Simple equation to calculate derivative between two pixels.

x-y image gradient extracted from original source image

Step 5: Store the X & Y Gradients in Two Matrices

Two matrices must be created in order to store numerical image gradients as well as their corresponding x,y positions within the image. This is also done so the original image can be recovered or rebuilt from this information. The first matrix is a sparse matrix where each line represents an individual pixel and its relationship to a single one of its 4 neighbours. Thus, the number of rows is equal to 4X the number of pixels in the source image being copied. The number of columns is equal to the number of pixels in the source image being copied. The second matrix is a 1 dimensional array that represents the known derivative or difference between a single pixel and one of its four neighbours. Hence the number of elements in this1d array is equal to 4X the number of source image pixels being copied. We can combine these two matrices together with a linear solver in order to recover the original image.

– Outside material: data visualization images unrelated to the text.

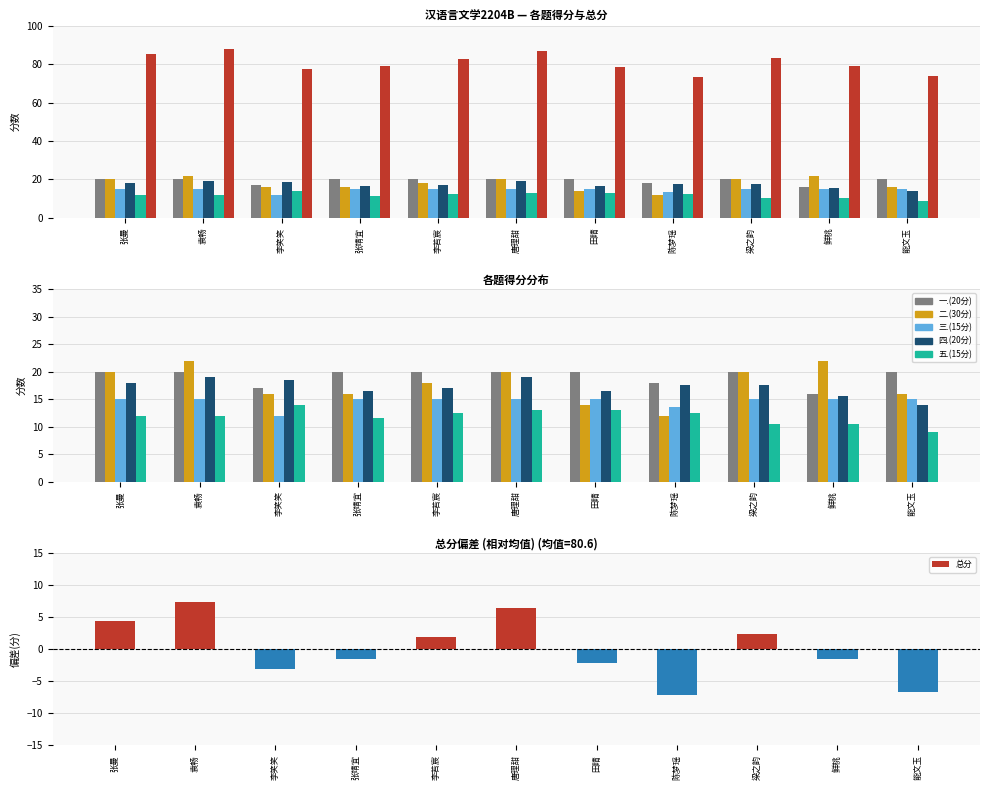

What value does the 一.(20分) series have at 张靖宜?

20.0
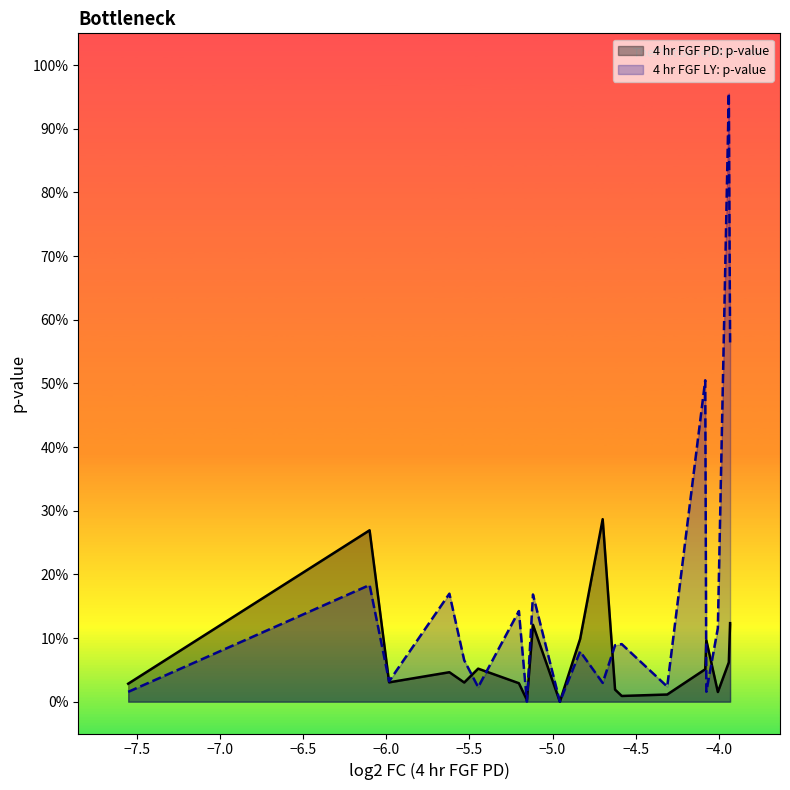

Reading left to right, list all the values displayed in this chart.

4 hr FGF PD: p-value: EGR1=0.0	DMP1=0.3	ARC=0.0	EGR3=0.0	EGR2=0.0	SPRR1A=0.1	APLN=0.0	SPRY4=0.0	SPRR3=0.1	ETV5=0.0	ETV1=0.1	SERPINB2=0.3	MEGF10=0.0	DUSP6=0.0	PPARGC1B=0.0	Lce1h=0.1	SEMA7A=0.1	MYCN=0.0	AREG=0.1	Mcpt8=0.1
4 hr FGF LY: p-value: EGR1=0.0	DMP1=0.2	ARC=0.0	EGR3=0.2	EGR2=0.1	SPRR1A=0.0	APLN=0.1	SPRY4=0.0	SPRR3=0.2	ETV5=0.0	ETV1=0.1	SERPINB2=0.0	MEGF10=0.1	DUSP6=0.1	PPARGC1B=0.0	Lce1h=0.5	SEMA7A=0.0	MYCN=0.1	AREG=1.0	Mcpt8=0.6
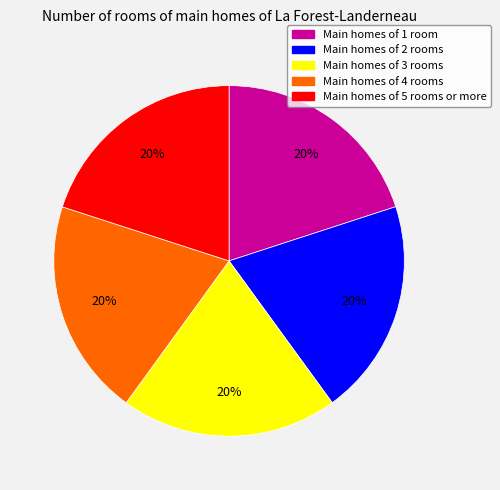

To the nearest percent, what portion does Main homes of 1 room represent?

20%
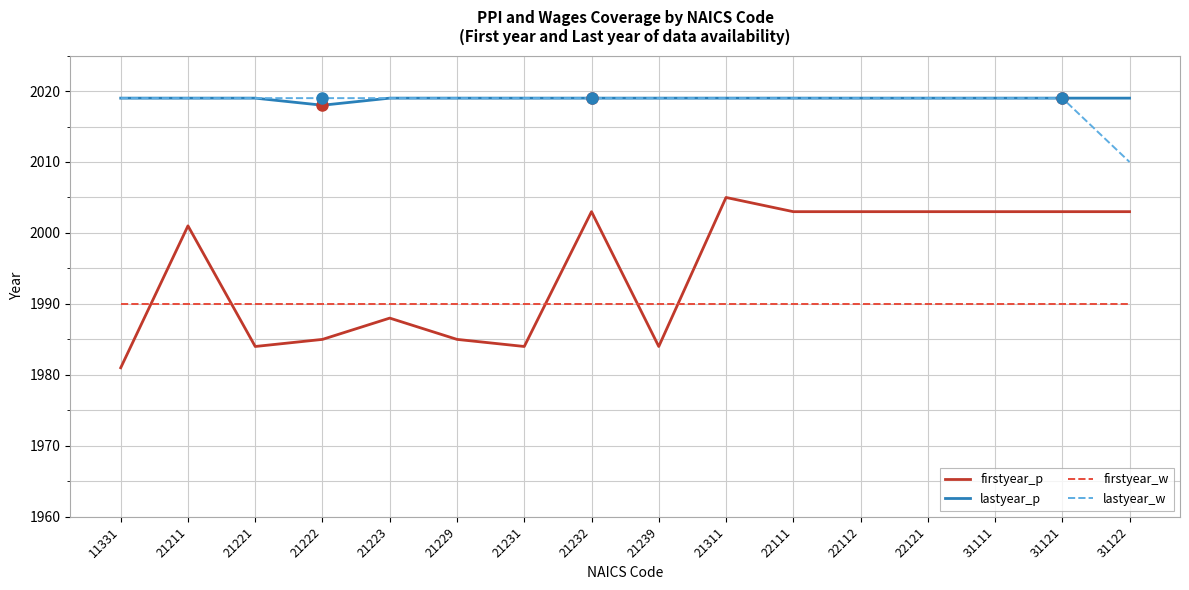

Is the value of lastyear_w at 22111 greater than the value of firstyear_w at 22112?

Yes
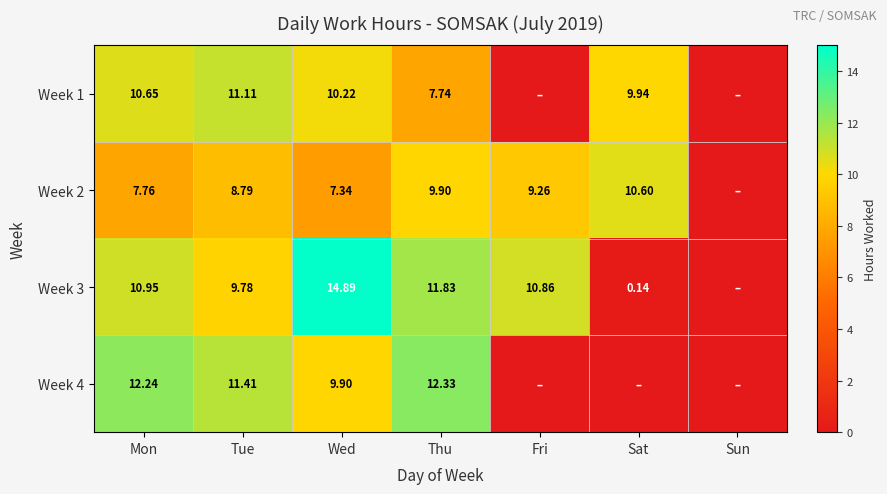

What is the spread (max minus min) of values at Fri?

10.9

Screen Shot 2021-03-12 at 5.23.55 PM.png

Step 6: Blend Source Image into Target Image Using the Poisson Blending Technique

The previous step described how we can determine an images gradient, encode them into matrices, then convert them back into an image using a linear solver. In this next step, we take a similar approach but integrate the target image’s gradient as well in order to achieve the blend effect.

In order to do this, we use the Poisson Blending technique which is shown below. To summarize, the Poisson Blending technique reconstructs the source image gradient in a way that alters its pixel values while maintaining its overall gradient “shape”. Shape in this instance means the overall gradient pattern as illustrated in Step 4 above. By maintaining shape, the source image content, such as geometry and pattern, are maintained rather than distorted.

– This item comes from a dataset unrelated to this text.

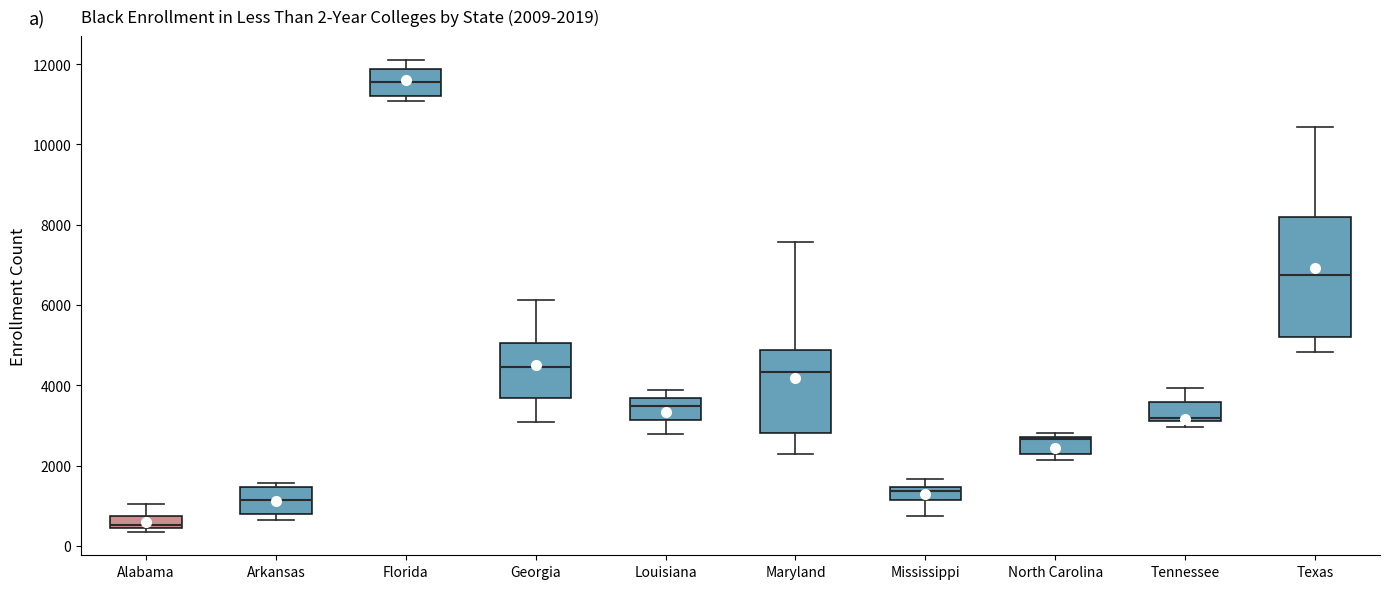

Comparing the boxes themselves (not the whiskers), which one is the tallest?

Texas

However, the Poisson Blending technique takes into account the colour of the target pixels that surrounding the source image and adjusts the source image pixels to match while maintaining content. Such pixel level modification is achieved by solving a “least squares” problem which aims to minimizes source image content distortion as much as possible while maximizing the colour cohesion between the source image pixels and neighbouring target image pixels. The power of this technique lies in its ability to modify pixels at an individual rather than universal level, thus leading to seamlessly blended images.

Screen Shot 2021-03-12 at 10.56.34 PM.png

Result

Below source and target images were all blended using the Poisson Blend Technique as described above.

Failed Examples

Though the Poisson Blending algorithm worked very well with the examples above, it was not always reliable and failed a number of times with different source / target image combinations. To the right, the source image of the woman is greatly darkened by the algorithm due to the dark colours picked up from the background grass and shaded wall behind. As the Poisson Blending Technique changes the source image based on the immediate target image that surrounds it, dark backgrounds will translate to dark source images and light backgrounds will translate to light source images. To remedy this issue, it is highly advised to choose source / target images that have similar shaded and textured backgrounds.

In this example, the contrast in the source image is also much higher than the target image, thus leading to unnatural looking window highlights in the output image. To fix this, ensure that source and target images have relatively similar contrast ratios.